Le Québec peut-il modifier seul la constitution canadienne de manière à faire du français la seule langue officielle de la province? Bien sûr que non.

Le Québec peut-il, comme le prétend l’article 159 de l’actuel projet de loi no 96, modifier seul la constitution canadienne de manière à faire du français l’unique langue officielle de la province? Qu’on le regrette ou non, la réponse à cette question est fort simple: non.

Pourquoi? Parce que la Loi constitutionnelle de 1982 prévoit ce qui suit:

41 Toute modification de la Constitution du Canada portant sur les questions suivantes se fait par proclamation du gouverneur général sous le grand sceau du Canada, autorisée par des résolutions du Sénat, de la Chambre des communes et de l’assemblée législative de chaque province : […] c) sous réserve de l’article 43, l’usage du français ou de l’anglais[.]

43 Les dispositions de la Constitution du Canada applicables à certaines provinces seulement ne peuvent être modifiées que par proclamation du gouverneur général sous le grand sceau du Canada, autorisée par des résolutions du Sénat, de la Chambre des communes et de l’assemblée législative de chaque province concernée. Le présent article s’applique notamment : […] b) aux modifications des dispositions relatives à l’usage du français ou de l’anglais dans une province.

Le statut formellement constitutionnel de l’anglais et du français au Québec est d’ailleurs prévu à l’article 133 de la Loi constitutionnelle de 1867, qui fait de ces deux langues des langues parlementaires, législatives et judiciaires. En voici le texte :

133 Dans les chambres du parlement du Canada et les chambres de la législature de Québec, l’usage de la langue française ou de la langue anglaise, dans les débats, sera facultatif; mais dans la rédaction des archives, procès-verbaux et journaux respectifs de ces chambres, l’usage de ces deux langues sera obligatoire; et dans toute plaidoirie ou pièce de procédure par-devant les tribunaux ou émanant des tribunaux du Canada qui seront établis sous l’autorité de la présente loi, et par-devant tous les tribunaux ou émanant des tribunaux de Québec, il pourra être fait également usage, à faculté, de l’une ou de l’autre de ces langues.

Les lois du parlement du Canada et de la législature de Québec devront être imprimées et publiées dans ces deux langues.

Peut-on faire davantage officiel?
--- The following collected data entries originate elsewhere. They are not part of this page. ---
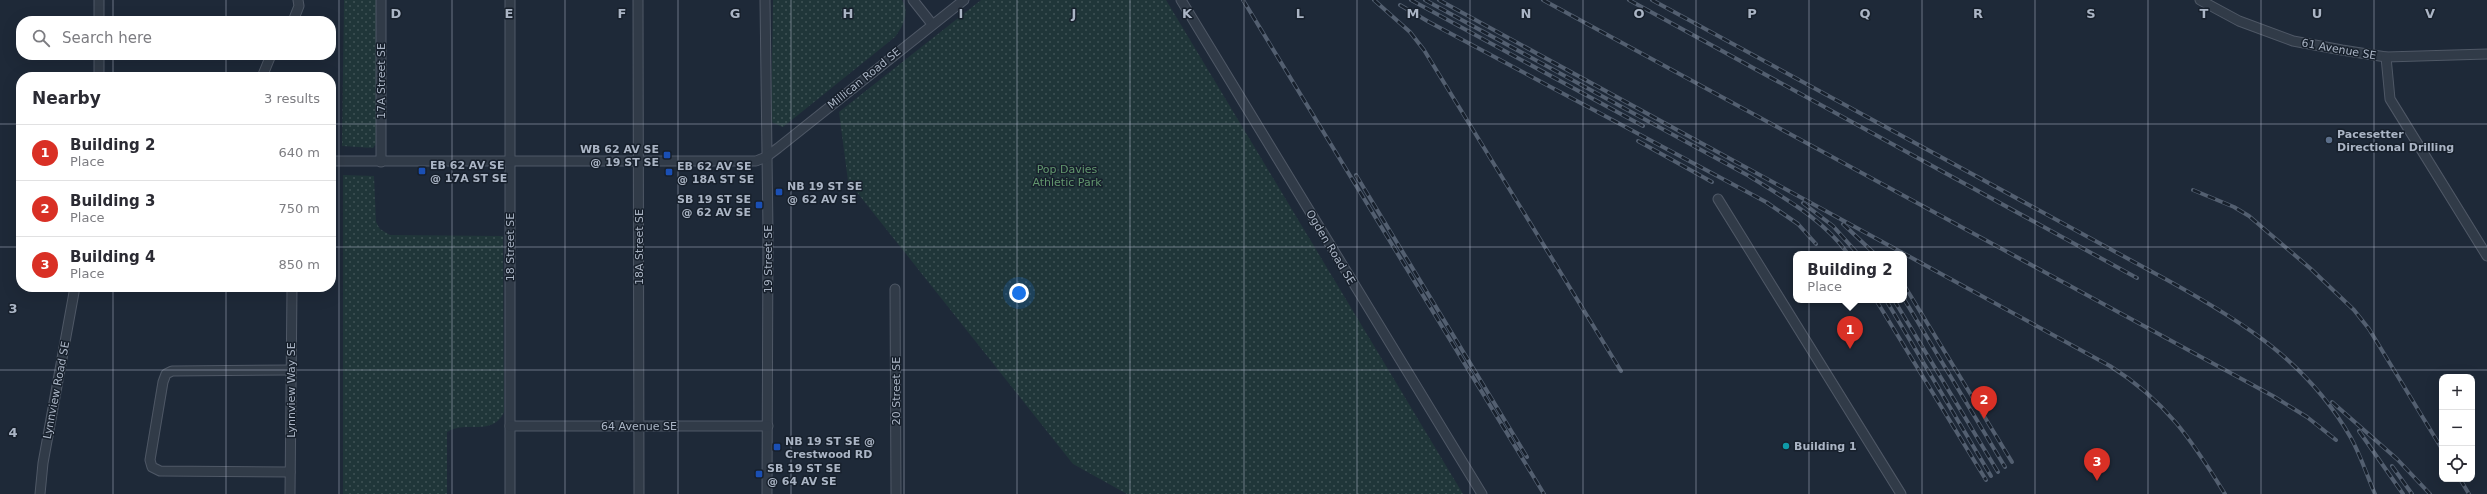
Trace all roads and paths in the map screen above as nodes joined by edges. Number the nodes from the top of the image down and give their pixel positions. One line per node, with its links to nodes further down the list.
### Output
1 (99, 0): 11 (street)
2 (298, 0): 12 (street)
3 (381, 0): 22 (street, 17A Street SE)
4 (510, 0): 23 (street, 18 Street SE)
5 (638, 0): 24 (street, 18A Street SE)
6 (765, 0): 20 (street, 19 Street SE)
7 (913, 0): 13 (street)
8 (964, 0): 13 (street, Millican Road SE)
9 (1181, 0): 41 (street, Ogden Road SE)
10 (2200, 0): 15 (street, 61 Avenue SE)
11 (99, 16)
12 (295, 16)
13 (932, 24): 20 (street, Millican Road SE)
14 (2487, 54): 15 (street, 61 Avenue SE)
15 (2386, 57): 26 (street)
16 (99, 60): 18 (street)
17 (269, 60): 19 (street)
18 (99, 72)
19 (264, 72)
20 (766, 157): 24 (street); 33 (street, 19 Street SE)
21 (336, 161): 22 (street)
22 (381, 162): 23 (street)
23 (510, 162): 24 (street); 31 (street, 18 Street SE)
24 (639, 162): 32 (street, 18A Street SE)
25 (1718, 199): 42 (street)
26 (2487, 256)
27 (895, 288): 40 (street, 20 Street SE)
28 (74, 292): 35 (street, Lynnview Road SE)
29 (292, 292): 30 (street, Lynnview Way SE)
30 (290, 370): 34 (street, Lynnview Way SE); 34 (street)
31 (510, 426): 32 (street, 64 Avenue SE); 37 (street, 18 Street SE)
32 (639, 426): 33 (street, 64 Avenue SE); 38 (street, 18A Street SE)
33 (768, 426): 39 (street, 19 Street SE)
34 (290, 472): 36 (street, Lynnview Way SE)
35 (40, 494)
36 (290, 494)
37 (510, 494)
38 (639, 494)
39 (767, 494)
40 (896, 494)
41 (1482, 494)
42 (1901, 494)

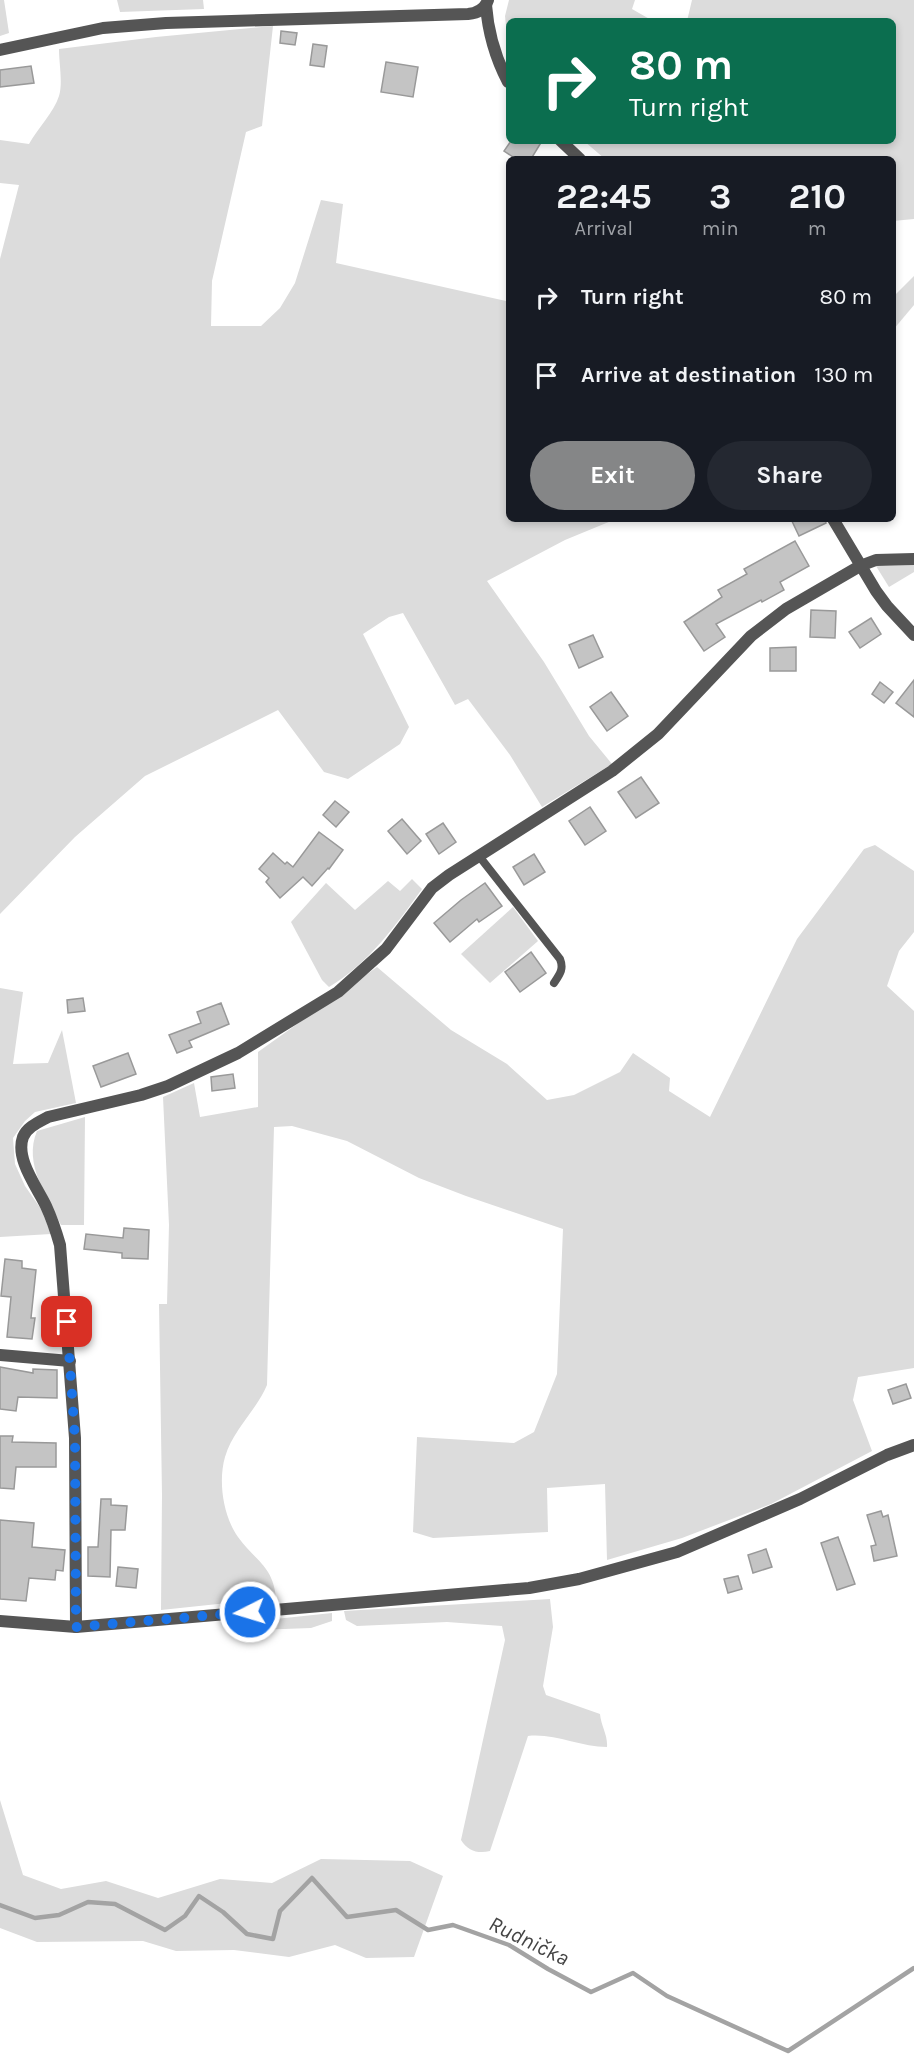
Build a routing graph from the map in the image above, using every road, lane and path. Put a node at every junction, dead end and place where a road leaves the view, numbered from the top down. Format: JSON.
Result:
{"nodes":[{"id":1,"x":487,"y":2,"type":"edge"},
{"id":2,"x":0,"y":50,"type":"edge"},
{"id":3,"x":506,"y":77,"type":"edge"},
{"id":4,"x":564,"y":144,"type":"edge"},
{"id":5,"x":577,"y":156,"type":"edge"},
{"id":6,"x":835,"y":522,"type":"edge"},
{"id":7,"x":914,"y":559,"type":"edge"},
{"id":8,"x":860,"y":566,"type":"junction"},
{"id":9,"x":914,"y":635,"type":"edge"},
{"id":10,"x":479,"y":856,"type":"junction"},
{"id":11,"x":554,"y":983,"type":"dead end"},
{"id":12,"x":0,"y":1355,"type":"edge"},
{"id":13,"x":70,"y":1361,"type":"junction"},
{"id":14,"x":914,"y":1445,"type":"edge"},
{"id":15,"x":0,"y":1621,"type":"edge"},
{"id":16,"x":76,"y":1627,"type":"junction"}],
"edges":[{"from":1,"to":2,"type":"street"},
{"from":1,"to":3,"type":"street"},
{"from":4,"to":5,"type":"street"},
{"from":6,"to":8,"type":"street"},
{"from":7,"to":8,"type":"street"},
{"from":8,"to":9,"type":"street"},
{"from":8,"to":10,"type":"street"},
{"from":10,"to":11,"type":"lane"},
{"from":10,"to":13,"type":"street"},
{"from":12,"to":13,"type":"street"},
{"from":13,"to":16,"type":"street"},
{"from":14,"to":16,"type":"street"},
{"from":15,"to":16,"type":"street"}]}
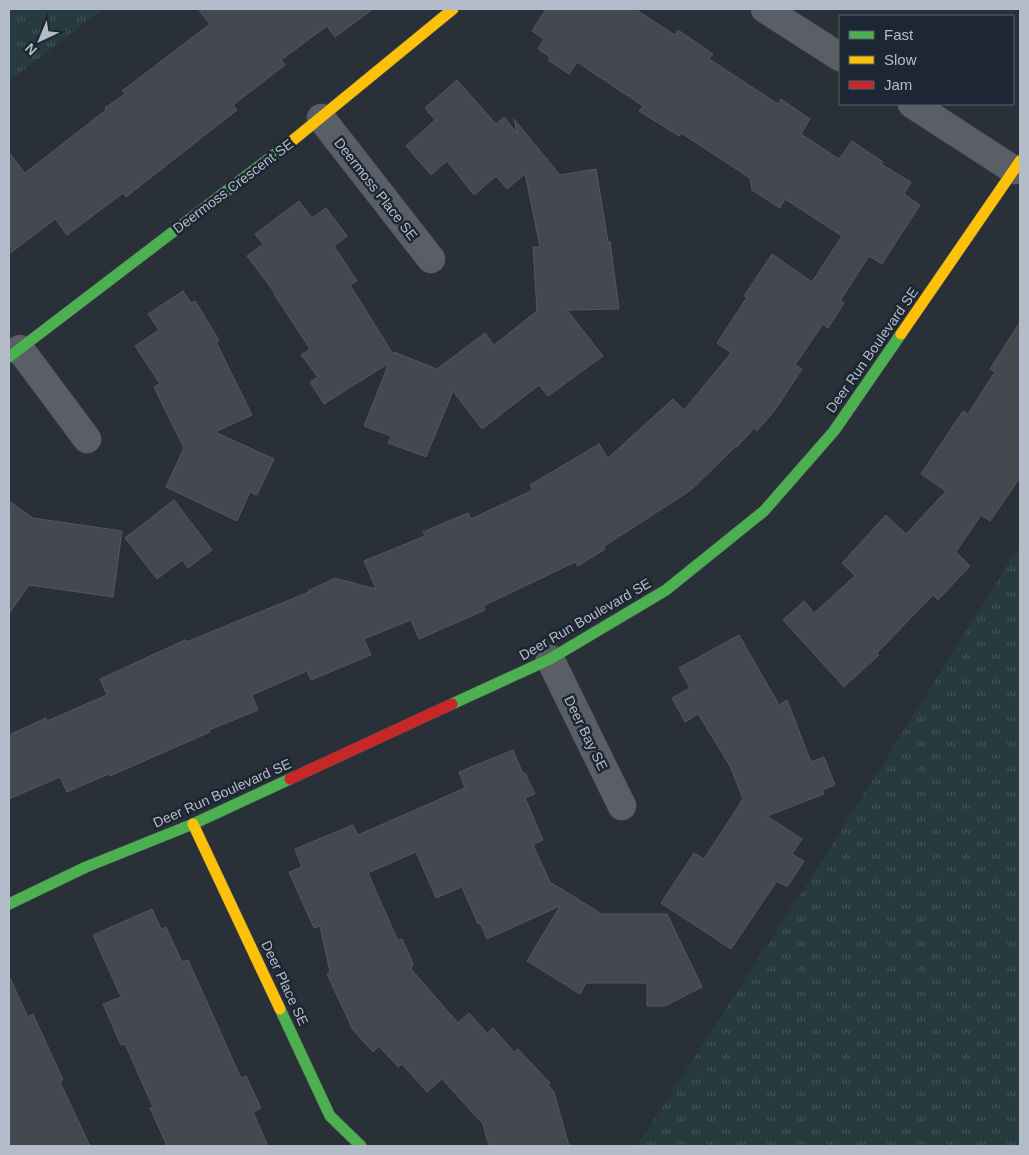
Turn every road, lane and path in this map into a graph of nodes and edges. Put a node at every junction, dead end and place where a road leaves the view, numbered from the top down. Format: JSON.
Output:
{"nodes":[{"id":1,"x":453,"y":9,"type":"edge"},
{"id":2,"x":765,"y":9,"type":"edge"},
{"id":3,"x":839,"y":56,"type":"edge"},
{"id":4,"x":914,"y":105,"type":"edge"},
{"id":5,"x":321,"y":118,"type":"junction"},
{"id":6,"x":1017,"y":165,"type":"edge"},
{"id":7,"x":431,"y":259,"type":"dead end"},
{"id":8,"x":14,"y":353,"type":"edge"},
{"id":9,"x":87,"y":439,"type":"dead end"},
{"id":10,"x":550,"y":659,"type":"junction"},
{"id":11,"x":622,"y":806,"type":"dead end"},
{"id":12,"x":193,"y":824,"type":"junction"},
{"id":13,"x":9,"y":904,"type":"edge"},
{"id":14,"x":361,"y":1146,"type":"edge"}],
"edges":[{"from":1,"to":5,"type":"street","name":"Deermoss Crescent SE"},
{"from":2,"to":3,"type":"street"},
{"from":4,"to":6,"type":"street"},
{"from":5,"to":7,"type":"street","name":"Deermoss Place SE"},
{"from":5,"to":8,"type":"street","name":"Deermoss Crescent SE"},
{"from":6,"to":10,"type":"street","name":"Deer Run Boulevard SE"},
{"from":8,"to":9,"type":"street"},
{"from":10,"to":11,"type":"street","name":"Deer Bay SE"},
{"from":10,"to":12,"type":"street","name":"Deer Run Boulevard SE"},
{"from":12,"to":13,"type":"street","name":"Deer Run Boulevard SE"},
{"from":12,"to":14,"type":"street","name":"Deer Place SE"}]}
Difficilement. Voir d’ailleurs à ce sujet les arrêts Blaikie de 1979 et de 1981, ainsi que l’arrêt McDonald de 1986.

Au demeurant, un législateur ordinaire, dans l’exercice de la compétence prévue à l’article 45 de la Loi constitutionnelle de 1982 par exemple, ne peut pas, sous prétexte de dispositions « déclaratoires », s’approprier, pour les détourner, les effets symboliques accessoires des dispositions de la (vraie) loi constitutionnelle en tant que loi suprême du Canada. Sur ces notions, voire le court article de Patrick Baud, Éléna S. Drouin et moi avons fait paraître dans le Constitutional Forum. Mais c’est en vertu du principe de constitutionnalisme, reconduit et confirmé par le paragraphe 52(1) de la Loi constitutionnelle de 1982, qu’une loi ordinaire ne peut pas même détourner les effets accessoires des dispositions de la loi suprême. Pour qu’il en soit autrement, il faut que ce soit prévu dans celle-ci (comme à l’article premier de la Loi constitutionnelle de 1982) ou admis suivant un « test » jurisprudentiel (tel celui de l’arrêt Sparrow, relatif aux droits constitutionnels reconnus aux peuples autochtones à l’article 35 de la Loi constitutionnelle de 1982, ou encore ceux relatifs à la résolution des conflits de compétences). En dehors de ces exceptions, du reste, il faut se souvenir que les dispositions de la loi suprême (y compris dans leur rapport de conditionnement de validité de la loi ordinaire), doivent être interprétées de manière « architecturale » ou fonctionnaliste, à la lumière de leur objet respectif et propre au sein d’un ensemble cohérent. Inutile, donc, d’insister de manière littérale sur l’emploi du mot « usage », au paragraphe 43b) de la Loi constitutionnelle de 1982, pour tenter de lui faire se dérober une simple « déclaration » de « langue officielle » unique. Dans le Renvoi relatif à la Loi sur la Cour suprême, art 5 et 6 (au par. 106), la majorité a souligné que l’affirmation qu’une disposition est déclaratoire n’écarte pas la possibilité que cette disposition soit incompatible avec la Constitution si son dessein ou son effet est de modifier la Constitution sans se conformer aux procédures de modification prévues par celle-ci.